TitleValidation of the FRAiL model to predict non-vertebral and hip fractures in nursing home residents
Publication TypeJournal Article
Year of Publication2019
AuthorsBerry SD, Zullo AR, Zhang T, Lee Y, McConeghy KW, Kiel DP
Date Published2019/11/01/
ISBN Number8756-3282
Accession NumberWOS:000493584700017
Keywordship fracture, Non-vertebral fracture, nursing home, Prediction model, Risk Factors

Objective Tools were unavailable to assess fracture risk in nursing homes (NH); therefore, we developed the Fracture Risk Assessment in Long term care (FRAiL) model.

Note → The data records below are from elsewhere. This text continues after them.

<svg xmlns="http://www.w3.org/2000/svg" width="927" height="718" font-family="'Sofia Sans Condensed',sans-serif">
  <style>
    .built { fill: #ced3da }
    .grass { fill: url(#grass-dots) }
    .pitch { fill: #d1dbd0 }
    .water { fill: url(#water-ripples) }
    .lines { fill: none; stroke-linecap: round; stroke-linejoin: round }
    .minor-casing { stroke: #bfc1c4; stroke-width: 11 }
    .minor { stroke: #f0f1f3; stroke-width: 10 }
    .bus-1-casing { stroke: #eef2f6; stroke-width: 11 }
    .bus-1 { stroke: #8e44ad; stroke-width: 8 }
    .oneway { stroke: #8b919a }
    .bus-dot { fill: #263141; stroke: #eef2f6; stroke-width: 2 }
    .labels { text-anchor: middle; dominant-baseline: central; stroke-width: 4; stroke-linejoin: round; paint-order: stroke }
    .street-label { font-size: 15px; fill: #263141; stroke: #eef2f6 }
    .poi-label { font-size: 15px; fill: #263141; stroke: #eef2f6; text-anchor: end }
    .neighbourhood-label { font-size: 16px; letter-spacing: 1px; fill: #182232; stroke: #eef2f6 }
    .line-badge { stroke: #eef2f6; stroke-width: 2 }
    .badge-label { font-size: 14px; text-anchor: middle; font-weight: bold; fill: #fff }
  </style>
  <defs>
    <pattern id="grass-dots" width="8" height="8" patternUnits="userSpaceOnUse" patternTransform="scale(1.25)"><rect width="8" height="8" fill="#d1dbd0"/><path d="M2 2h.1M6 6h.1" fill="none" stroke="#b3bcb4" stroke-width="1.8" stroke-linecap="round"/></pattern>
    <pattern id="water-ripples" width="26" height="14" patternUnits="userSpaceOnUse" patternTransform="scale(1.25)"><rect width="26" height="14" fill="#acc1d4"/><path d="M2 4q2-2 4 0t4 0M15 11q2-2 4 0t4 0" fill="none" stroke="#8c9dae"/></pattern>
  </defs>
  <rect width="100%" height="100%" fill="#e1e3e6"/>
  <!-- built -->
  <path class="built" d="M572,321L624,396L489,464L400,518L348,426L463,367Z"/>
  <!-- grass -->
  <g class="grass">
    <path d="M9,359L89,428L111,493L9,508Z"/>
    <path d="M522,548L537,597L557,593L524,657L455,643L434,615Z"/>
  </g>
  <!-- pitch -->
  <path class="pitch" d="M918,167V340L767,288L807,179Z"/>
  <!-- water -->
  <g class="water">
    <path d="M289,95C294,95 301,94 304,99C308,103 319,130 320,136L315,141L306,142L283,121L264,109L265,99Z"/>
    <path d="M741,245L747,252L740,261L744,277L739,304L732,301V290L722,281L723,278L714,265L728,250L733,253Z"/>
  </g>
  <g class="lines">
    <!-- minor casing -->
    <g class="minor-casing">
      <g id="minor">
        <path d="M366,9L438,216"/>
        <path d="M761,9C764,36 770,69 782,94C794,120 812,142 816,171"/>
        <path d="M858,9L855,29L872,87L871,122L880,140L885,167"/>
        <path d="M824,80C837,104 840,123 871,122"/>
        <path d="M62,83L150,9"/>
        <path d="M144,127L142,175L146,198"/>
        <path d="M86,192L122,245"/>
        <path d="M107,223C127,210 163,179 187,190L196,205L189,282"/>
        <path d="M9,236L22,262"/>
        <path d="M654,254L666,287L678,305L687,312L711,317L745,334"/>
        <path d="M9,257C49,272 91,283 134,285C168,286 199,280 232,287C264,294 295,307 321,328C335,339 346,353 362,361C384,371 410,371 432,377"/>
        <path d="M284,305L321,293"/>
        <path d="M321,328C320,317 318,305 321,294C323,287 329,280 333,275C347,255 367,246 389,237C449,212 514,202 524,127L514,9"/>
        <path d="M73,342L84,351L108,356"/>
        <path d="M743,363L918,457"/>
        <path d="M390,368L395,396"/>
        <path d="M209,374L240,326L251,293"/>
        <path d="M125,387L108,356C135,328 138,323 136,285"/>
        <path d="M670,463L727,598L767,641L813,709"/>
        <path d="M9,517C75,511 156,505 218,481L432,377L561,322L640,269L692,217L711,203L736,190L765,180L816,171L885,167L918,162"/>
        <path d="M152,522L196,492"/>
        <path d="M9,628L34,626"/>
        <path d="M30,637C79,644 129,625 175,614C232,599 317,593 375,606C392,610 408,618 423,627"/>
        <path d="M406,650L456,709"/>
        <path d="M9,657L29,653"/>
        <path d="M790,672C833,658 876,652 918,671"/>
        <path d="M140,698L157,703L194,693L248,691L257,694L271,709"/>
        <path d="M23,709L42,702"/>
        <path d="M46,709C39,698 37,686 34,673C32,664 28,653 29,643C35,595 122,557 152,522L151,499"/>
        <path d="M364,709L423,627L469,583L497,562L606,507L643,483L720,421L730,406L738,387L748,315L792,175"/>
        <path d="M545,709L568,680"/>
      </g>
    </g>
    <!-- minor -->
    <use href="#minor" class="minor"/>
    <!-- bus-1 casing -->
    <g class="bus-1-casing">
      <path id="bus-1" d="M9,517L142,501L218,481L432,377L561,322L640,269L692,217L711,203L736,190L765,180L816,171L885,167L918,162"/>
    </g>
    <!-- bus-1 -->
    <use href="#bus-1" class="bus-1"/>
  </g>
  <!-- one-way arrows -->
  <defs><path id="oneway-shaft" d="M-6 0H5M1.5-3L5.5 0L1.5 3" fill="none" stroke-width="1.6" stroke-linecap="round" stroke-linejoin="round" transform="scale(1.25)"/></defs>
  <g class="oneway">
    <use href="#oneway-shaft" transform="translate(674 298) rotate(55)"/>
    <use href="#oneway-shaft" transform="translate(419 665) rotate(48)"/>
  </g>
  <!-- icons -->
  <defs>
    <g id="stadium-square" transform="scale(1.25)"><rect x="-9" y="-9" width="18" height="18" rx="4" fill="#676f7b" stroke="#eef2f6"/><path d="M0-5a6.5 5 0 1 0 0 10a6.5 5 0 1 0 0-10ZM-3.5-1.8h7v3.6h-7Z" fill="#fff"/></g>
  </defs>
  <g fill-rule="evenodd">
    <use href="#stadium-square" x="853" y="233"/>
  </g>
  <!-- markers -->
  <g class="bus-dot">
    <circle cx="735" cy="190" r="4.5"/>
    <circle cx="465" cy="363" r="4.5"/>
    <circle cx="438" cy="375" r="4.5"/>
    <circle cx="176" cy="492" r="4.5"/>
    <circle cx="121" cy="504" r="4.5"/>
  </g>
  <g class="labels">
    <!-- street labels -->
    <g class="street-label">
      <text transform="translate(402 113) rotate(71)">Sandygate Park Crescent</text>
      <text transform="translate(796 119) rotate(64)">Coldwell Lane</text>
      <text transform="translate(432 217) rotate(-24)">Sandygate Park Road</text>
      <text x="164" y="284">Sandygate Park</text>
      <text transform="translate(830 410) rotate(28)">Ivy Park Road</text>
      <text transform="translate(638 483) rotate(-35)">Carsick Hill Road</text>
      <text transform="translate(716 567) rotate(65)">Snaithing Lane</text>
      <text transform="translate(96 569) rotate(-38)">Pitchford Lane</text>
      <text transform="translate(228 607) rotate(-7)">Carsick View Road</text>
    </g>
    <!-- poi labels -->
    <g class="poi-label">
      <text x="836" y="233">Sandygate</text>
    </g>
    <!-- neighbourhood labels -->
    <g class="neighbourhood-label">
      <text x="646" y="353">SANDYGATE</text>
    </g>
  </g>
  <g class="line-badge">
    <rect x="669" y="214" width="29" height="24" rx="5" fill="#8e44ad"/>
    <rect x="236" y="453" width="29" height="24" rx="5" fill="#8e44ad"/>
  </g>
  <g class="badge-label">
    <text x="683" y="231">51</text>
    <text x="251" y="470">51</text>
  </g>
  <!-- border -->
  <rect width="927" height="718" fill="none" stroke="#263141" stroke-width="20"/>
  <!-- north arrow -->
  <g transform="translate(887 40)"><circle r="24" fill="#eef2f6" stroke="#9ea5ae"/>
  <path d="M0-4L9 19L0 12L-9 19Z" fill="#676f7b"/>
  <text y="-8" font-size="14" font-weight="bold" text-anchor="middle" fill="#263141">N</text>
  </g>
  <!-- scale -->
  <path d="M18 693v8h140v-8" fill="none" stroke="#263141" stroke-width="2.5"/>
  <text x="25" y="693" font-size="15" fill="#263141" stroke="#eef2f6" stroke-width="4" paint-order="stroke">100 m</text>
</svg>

The objective of this validation study was to assess the performance of the FRAiL model to predict 2-year risk of non-vertebral and hip fractures in a separate large cohort of NH residents. Methods This retrospective cohort study included most long-stay NH residents in the United States (N = 896,840). Hip and non-vertebral fractures were identified using Medicare claims. The Minimum Data Set (MDS) was used to identify characteristics from the original FRAiL model. Multivariable competing risk regression was used to model risk of fracture. Results Mean age was 83.8 years (±8.2 years) and 70.7% were women. Over a mean follow-up of 1.52 years (SD 0.65), 41,531 residents (4.6%) were hospitalized with non-vertebral fracture (n = 30,356 hip fractures). In the fully adjusted model, 14/15 model characteristics remained significant predictors of non-vertebral fracture. Female sex (HR = 1.55, 95% CI 1.52, 1.59), wandering (HR = 1.30, 95% CI 1.26, 1.34), and falls (HR = 1.28, 95% CI 1.26, 1.31) were strongly associated with non-vertebral fracture rate. Total dependence in ADLs (versus independence) was associated with a decrease in non-vertebral fracture rate (HR = 0.57, 95% CI 0.52, 0.64). Discrimination was moderate in men (C-index = 0.68 for hip, 0.66 for non-vertebral) and women (C-index = 0.68 for hip, 0.65 for non-vertebral), and calibration was excellent. Conclusions Our model comprised entirely from routinely collected data was able to identify NH residents at greatest risk for non-vertebral fracture.